La Première ministre Elisabeth Borne n’a pas caché sa satisfaction après ce premier véritable succès législatif, à l’orée d’une semaine décisive où le gouvernement espère voir cette réforme définitivement adoptée après un parcours parlementaire chaotique.

« Une étape importante a été franchie », s’est-elle immédiatement félicitée dans une déclaration à l’AFP, convaincue qu’il « existe une majorité » au Parlement pour adopter la réforme.

Car le projet phare du second mandat d’Emmanuel Macron n’a pas achevé son parcours législatif. Un vote crucial l’attend probablement jeudi à l’Assemblée nationale, la chambre basse du Parlement.

Le Sénat a bouclé samedi soir sa course contre la montre avec une journée d’avance sur l’échéance fixée à dimanche minuit, en vertu de l’article de la Constitution auquel le gouvernement a eu recours pour limiter le temps des débats législatifs.

« Enfin, nous y voilà! », s’est exclamé Bruno Retailleau, le chef des sénateurs du parti Les Républicains (droite), qui a demandé au ministre du Travail Olivier Dussopt de transmettre un message au président Emmanuel Macron: « nous votons la réforme, mais nous ne votons pas (pour) lui ».

A gauche, la sénatrice Monique Lubin, a fustigé quant à elle une réforme « brutale ». « C’est une journée noire pour tous les salariés de ce pays », a-t-elle déploré.

« Coup de force »

Pendant que le Sénat concluait l’examen de la réforme, des centaines de milliers de personnes sont descendues dans la rue lors d’une septième journée d’action contre cette réforme et son report de l’âge légal de départ de 62 à 64 ans.

Le ministère de l’Intérieur a dénombré 368.000 manifestants en France, dont 48.000 à Paris, soit moins que le 16 février, journée qui a le moins mobilisé depuis le début de la contestation le 19 janvier.

Des chiffres nettement en baisse par rapport à mardi, quand 1,28 million de personnes étaient descendues dans la rue en France, selon le ministère de l’Intérieur.

De son côté, le syndicat CGT a estimé de plus d’un million de personnes ont manifesté samedi. Il s’agit du chiffre le plus faible avancé par la centrale syndicale depuis le début du mouvement social, inférieur aux 1,3 million de manifestants du 16 février.

Les Français sont, selon les sondages, majoritairement hostiles à cette réforme, la jugeant « injuste », notamment pour les femmes et les salariés aux métiers pénibles.

Le président français joue une part importante de son crédit politique sur cette mesure phare de son second quinquennat, symbole de sa volonté affichée de réformer mais qui cristallise la grogne d’une partie des Français à son encontre.

En février, des amendements déposés par l’alliance de gauche (Nupes) avaient empêché l’Assemblée de se prononcer sur cette réforme contestée de toutes parts, sans même parvenir à examiner l’article 7 au cœur du projet, prévoyant le recul de l’âge de départ de 62 à 64 ans.

Au Sénat, où La France insoumise (LFI) ne dispose pas d’élus, les débats ont été plus houleux qu’attendu.
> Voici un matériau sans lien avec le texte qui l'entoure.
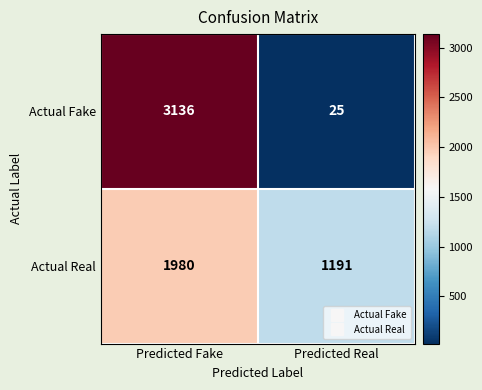

List the series in order of their overall mean, lowest first.

Actual Fake, Actual Real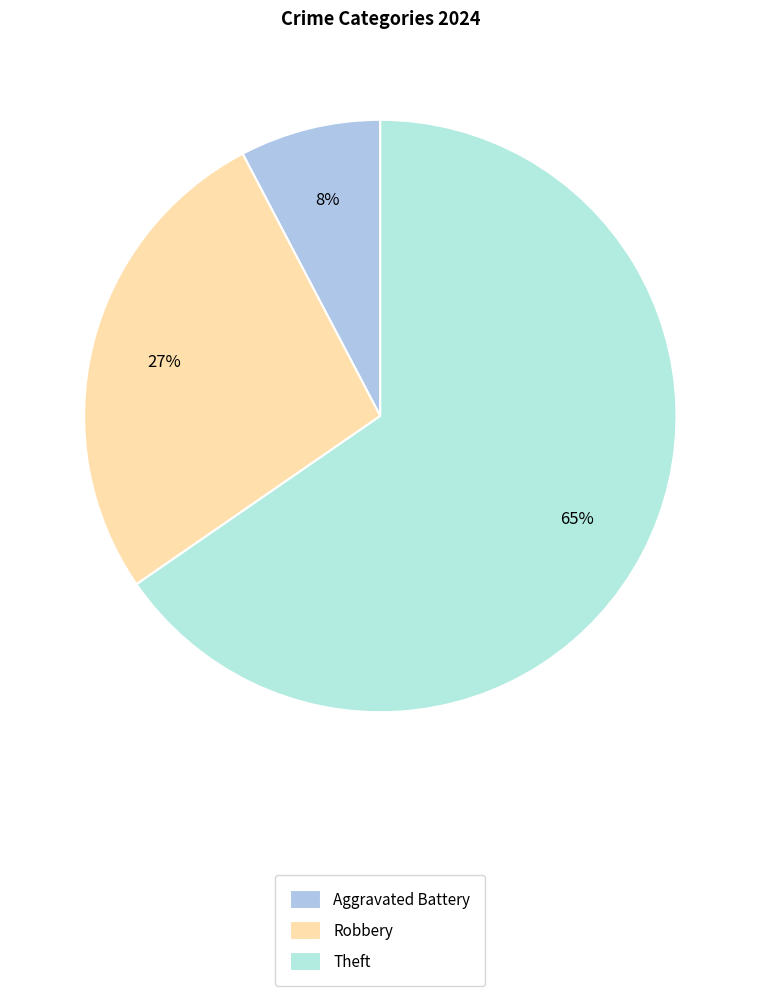

Does any single category account for the majority?

Yes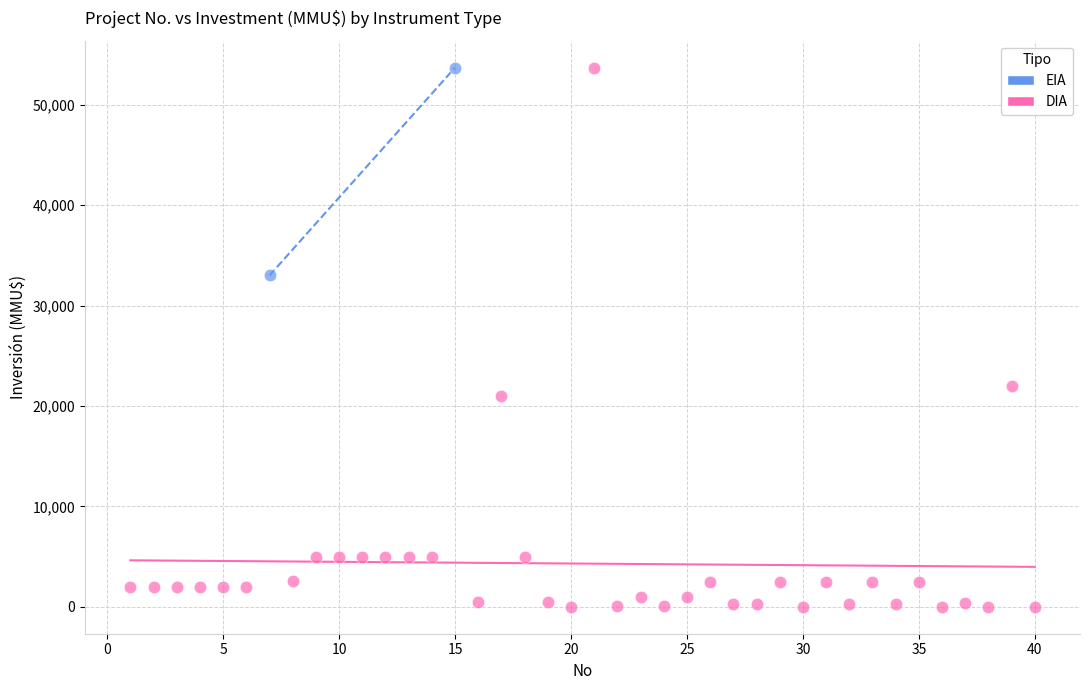

What are all the series names shown in the legend?

EIA, DIA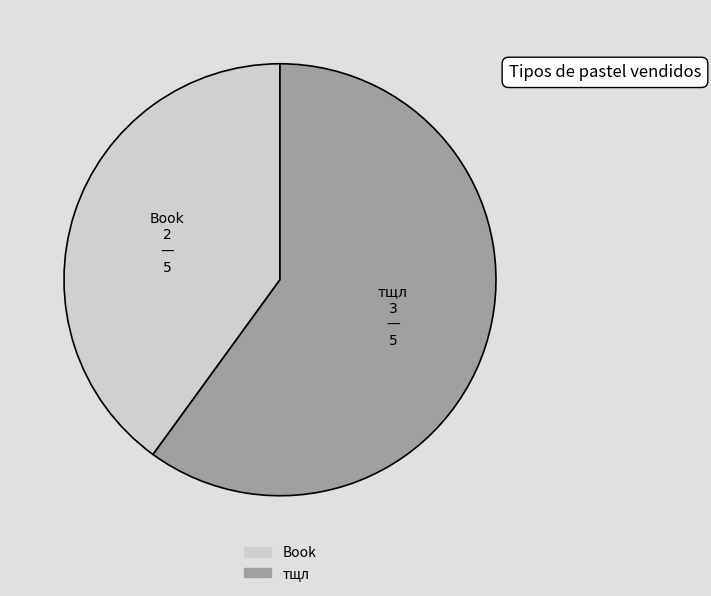

Between тщл and Book, which is larger?

тщл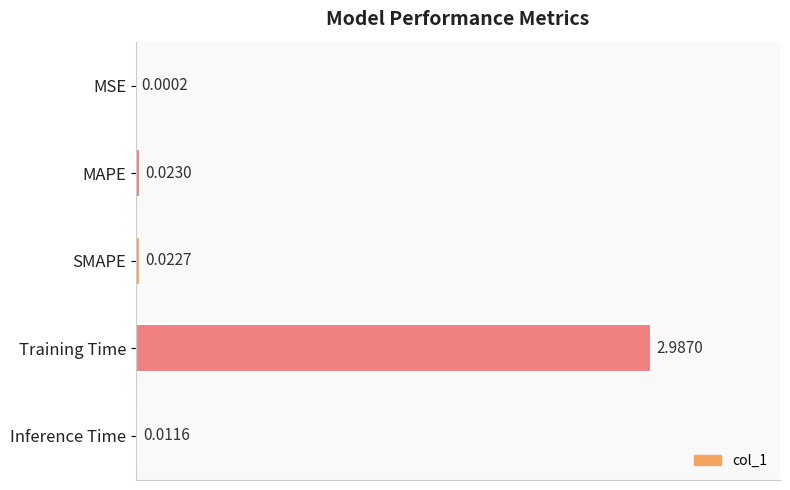

At which label is the value closest to 1?

MAPE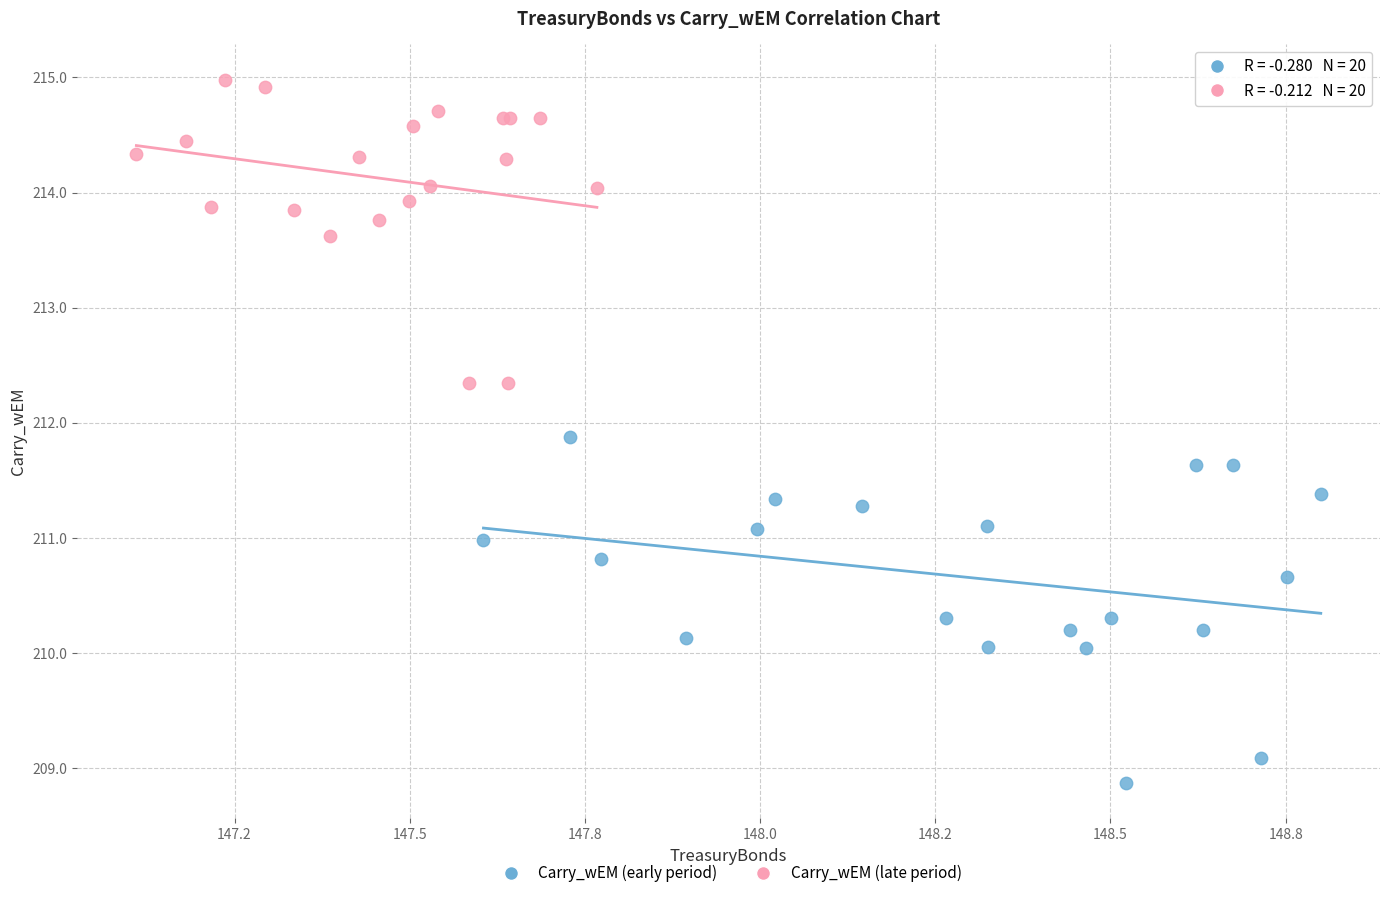

Which series has the widest spread of Y values?

Carry_wEM (early period)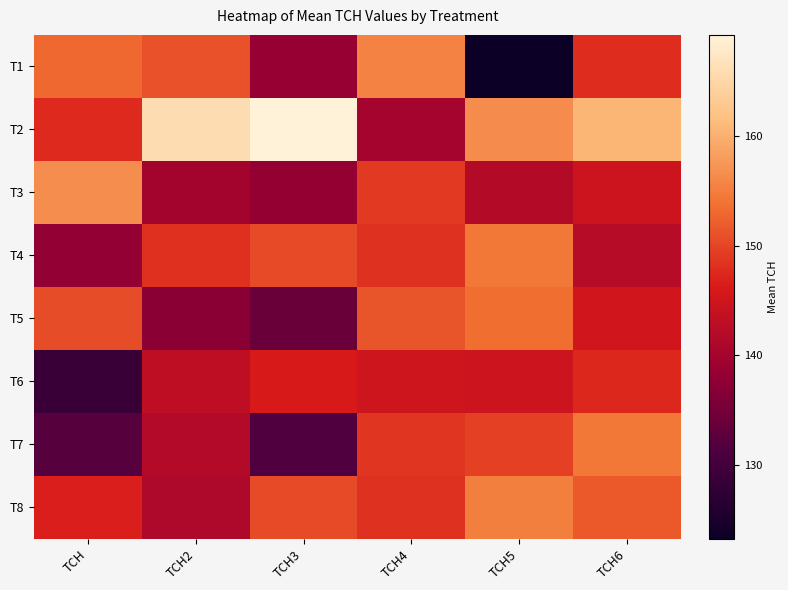

Which has a higher value, TCH2 or TCH5?

TCH2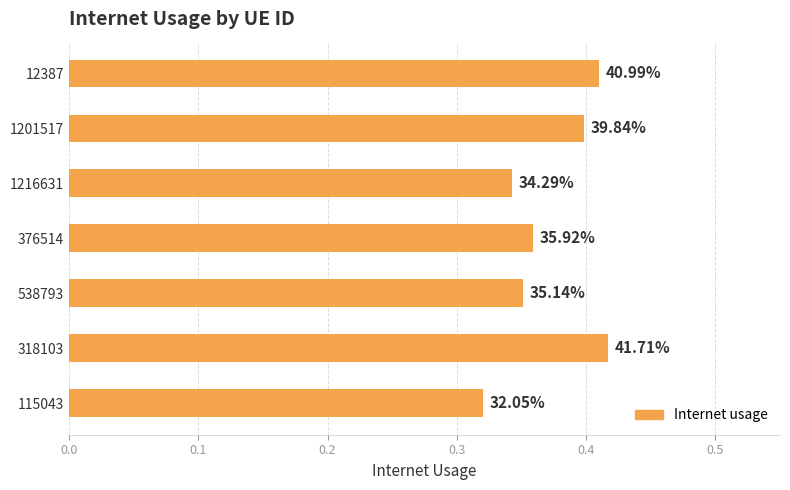

What is the smallest value displayed?

0.3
Afin d’accélérer des discussions qui s’éternisaient, le ministre du Travail avait dégainé l’article 44.3 de la Constitution, qui permet un vote unique sur l’ensemble du texte sans mettre aux voix les amendements auxquels le gouvernement est défavorable.

C’est désormais au tour de la commission mixte paritaire (CMP) d’entrer en scène, avec l’objectif de parvenir à un compromis sur les mesures qu’Assemblée et Sénat n’ont pas votées dans les mêmes termes. Le camp présidentiel et la droite semblent avoir la main sur cette commission.

Vendredi, M. Macron a déclaré que la réforme des retraites devait aller à son « terme » au Parlement, laissant entendre qu’il n’excluait rien, y compris le recours à une adoption sans vote via l’article 49.3 de la Constitution.

Après dix 49.3 sur le budget cet automne, le gouvernement voudrait s’épargner le recours à cette arme constitutionnelle qui permet de faire passer un texte sans vote, mais que les oppositions dénoncent comme un « coup de force ».

Le cas échéant, les oppositions riposteraient par des « motions de censure », pour tenter de faire tomber le gouvernement. Une seule motion a été couronnée de succès sous la Ve République, le 5 octobre 1962, renversant le gouvernement du Premier ministre Georges Pompidou.